Como escolher um sistema para clínica de psicologia
A demonstração mostra o sistema no melhor dia dele. Estas são as perguntas que mostram o resto.
1. Como o preço se comporta quando a clínica cresce?
Existem dois modelos, e eles se invertem conforme o tamanho. Por clínica é um valor fixo: excelente para equipe grande, caro demais para quem atende sozinho. Por profissional acompanha o tamanho: justo para quem está começando, e precisa ter faixas decrescentes para não punir o crescimento.
A pergunta que revela o modelo: *"quanto eu pago com 3 profissionais, e quanto pago com 10?"*. Se a resposta ao dobro de gente for o dobro exato do preço, sem nenhuma faixa, a conta vai apertar justamente quando a clínica melhorar.
Cuidado com o limite disfarçado de plano: "até 200 pacientes" ou "até 500 atendimentos por mês" não é preço, é teto — e o teto chega sem aviso, no meio do mês.
2. Quem consegue abrir o prontuário?
Esta é a pergunta que separa software de saúde de software genérico de agendamento. Prontuário não é dado administrativo: o sigilo é obrigação do profissional, não preferência de configuração.
Pergunte especificamente: *a recepção consegue ler a evolução?* Se a resposta for "depende da permissão que você configurar", o sigilo virou uma caixinha que alguém pode marcar por engano. E pergunte também o que acontece quando a administração precisa acessar — deve haver caminho, mas com registro de quem abriu e quando.
3. A evolução assinada pode ser reescrita?
Registro que se altera depois de pronto não vale como registro. Um sistema sério separa rascunho — editável, apagável — de documento assinado, que fica como está.
Se tudo é sempre editável, o prontuário é um bloco de notas com nome bonito.
4. Como eu levo meus dados embora?
Faça esta pergunta antes de assinar, não depois de querer sair. A resposta boa é uma exportação que você mesmo dispara, a qualquer momento, em formato que abre fora do sistema. Respostas ruins: "abra um chamado", "temos uma taxa", ou o silêncio.
O dado é da clínica e do paciente. Um sistema que dificulta a saída está te cobrando pela permanência, não pelo produto.
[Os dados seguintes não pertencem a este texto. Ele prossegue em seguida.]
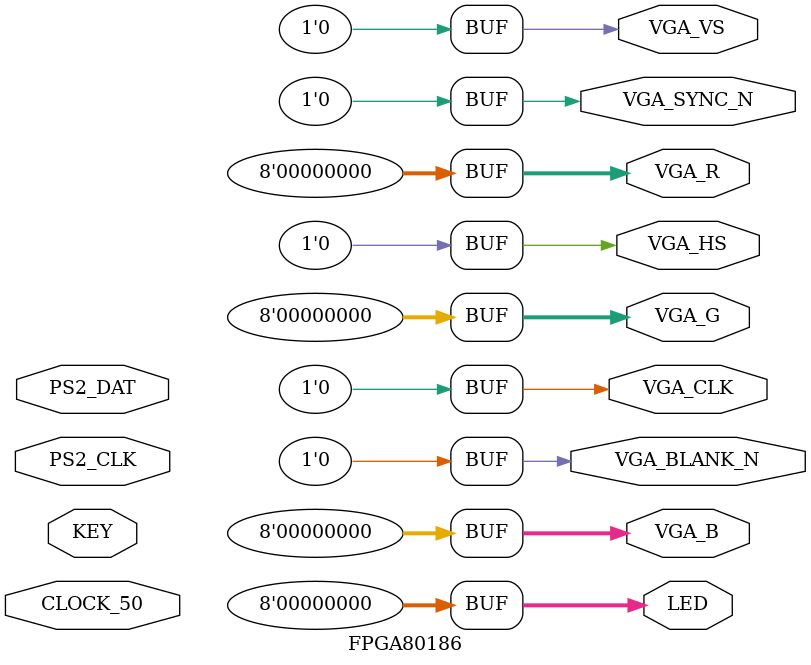
<source format=sv>

module FPGA80186 (
    // Board clock and reset
    input  logic       CLOCK_50,
    input  logic [0:0]  KEY,
    output logic [7:0]  LED,
    // VGA — external monitor (Phase 4 full computer; assign pins per DE1-SoC user manual)
    output logic [7:0]  VGA_R,
    output logic [7:0]  VGA_G,
    output logic [7:0]  VGA_B,
    output logic        VGA_HS,
    output logic        VGA_VS,
    output logic        VGA_CLK,
    output logic        VGA_BLANK_N,
    output logic        VGA_SYNC_N,
    // PS/2 keyboard (Phase 4 full computer)
    input  logic        PS2_CLK,
    input  logic        PS2_DAT
);

    logic clk_cpu;
    logic rst_n;

    clk_rst u_clk_rst (
        .clk_board  ( CLOCK_50 ),
        .rst_btn_n  ( KEY[0]   ),
        .clk_cpu    ( clk_cpu  ),
        .rst_n      ( rst_n    )
    );

    // TODO: instantiate cpu_top and memory_controller; connect bus and ready.
    assign LED = 8'h00;

    // Phase 4 full computer: VGA and keyboard
    // TODO: instantiate vga_controller (VGA_CLK from PLL or CLOCK_50; VRAM from memory_controller);
    //       drive VGA_R, VGA_G, VGA_B, VGA_HS, VGA_VS, VGA_CLK, VGA_BLANK_N, VGA_SYNC_N.
    // TODO: instantiate keyboard_controller (PS2_CLK, PS2_DAT) and expose I/O 0x60/0x64 to CPU.
    assign VGA_R      = 8'h00;
    assign VGA_G      = 8'h00;
    assign VGA_B      = 8'h00;
    assign VGA_HS     = 1'b0;
    assign VGA_VS     = 1'b0;
    assign VGA_CLK    = 1'b0;
    assign VGA_BLANK_N = 1'b0;
    assign VGA_SYNC_N  = 1'b0;

endmodule

</source>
5. O que não está no preço da página de preços?
Pergunte item por item, porque cada um destes já apareceu como cobrança separada em algum sistema do mercado:
- ✓
Implantação, treinamento e migração dos dados
- ✓
Mensagem enviada ao paciente — por mensagem, por pacote ou fixo
- ✓
Usuário de recepção e de administração (deveriam ser livres)
- ✓
Emissão de documento, laudo ou relatório
- ✓
Suporte fora do horário comercial
- ✓
Multa por cancelamento antes do fim do contrato
6. Quem responde quando dá problema?
Numa clínica pequena, sistema parado é agenda parada. Pergunte por qual canal você fala, em quanto tempo respondem, e — a mais reveladora — *quem* responde: alguém que conhece o produto ou um atendimento em camadas que repassa o chamado.
7. Teste com dado de verdade, não com a demonstração
A demonstração é a versão ensaiada. O que revela o sistema é usar uma semana real: cadastre um paciente com nome comprido, marque um encaixe em cima da hora, registre um pagamento parcial, um convênio, uma falta. É no caso torto que o software mostra do que é feito.
Se o teste exigir cartão de crédito na entrada, considere isso parte da resposta à pergunta 4.
Onde o PsicoSys não é a melhor escolha
Ele é feito para clínica de saúde mental e bem-estar — psicologia, nutrição, neuropsicologia, psiquiatria, fonoaudiologia, terapia ocupacional. Quem precisa de prontuário médico com prescrição, integração com laboratório ou faturamento hospitalar vai achar o sistema estreito, e com razão: ele não foi feito para isso.
Rede com mais de quinze profissionais também sai do preço automático e vira conversa — o que pode ser exatamente o que você quer, ou exatamente o que você não quer.
Perguntas frequentes
Preço por profissional ou por clínica: qual sai mais barato?
Depende do tamanho, e o ponto de virada é o que interessa. Por clínica costuma compensar em equipe grande; por profissional compensa em equipe pequena e média, desde que existam faixas decrescentes. Faça a conta com o número de profissionais que você tem hoje e com o que espera ter em um ano.
Sistema genérico de agendamento serve para clínica de psicologia?
Serve para marcar horário. O que costuma faltar é o resto: prontuário com sigilo por profissional, evolução assinada que não pode ser reescrita, repasse por atendimento e retenção compatível com o prazo de guarda do prontuário.
Quanto tempo leva para a equipe se acostumar?
A parte da recepção costuma ser rápida, porque a rotina é a mesma. O que exige hábito novo é o registro da evolução — e aí ajuda muito o sistema mostrar as pendências em vez de esperar que cada um lembre.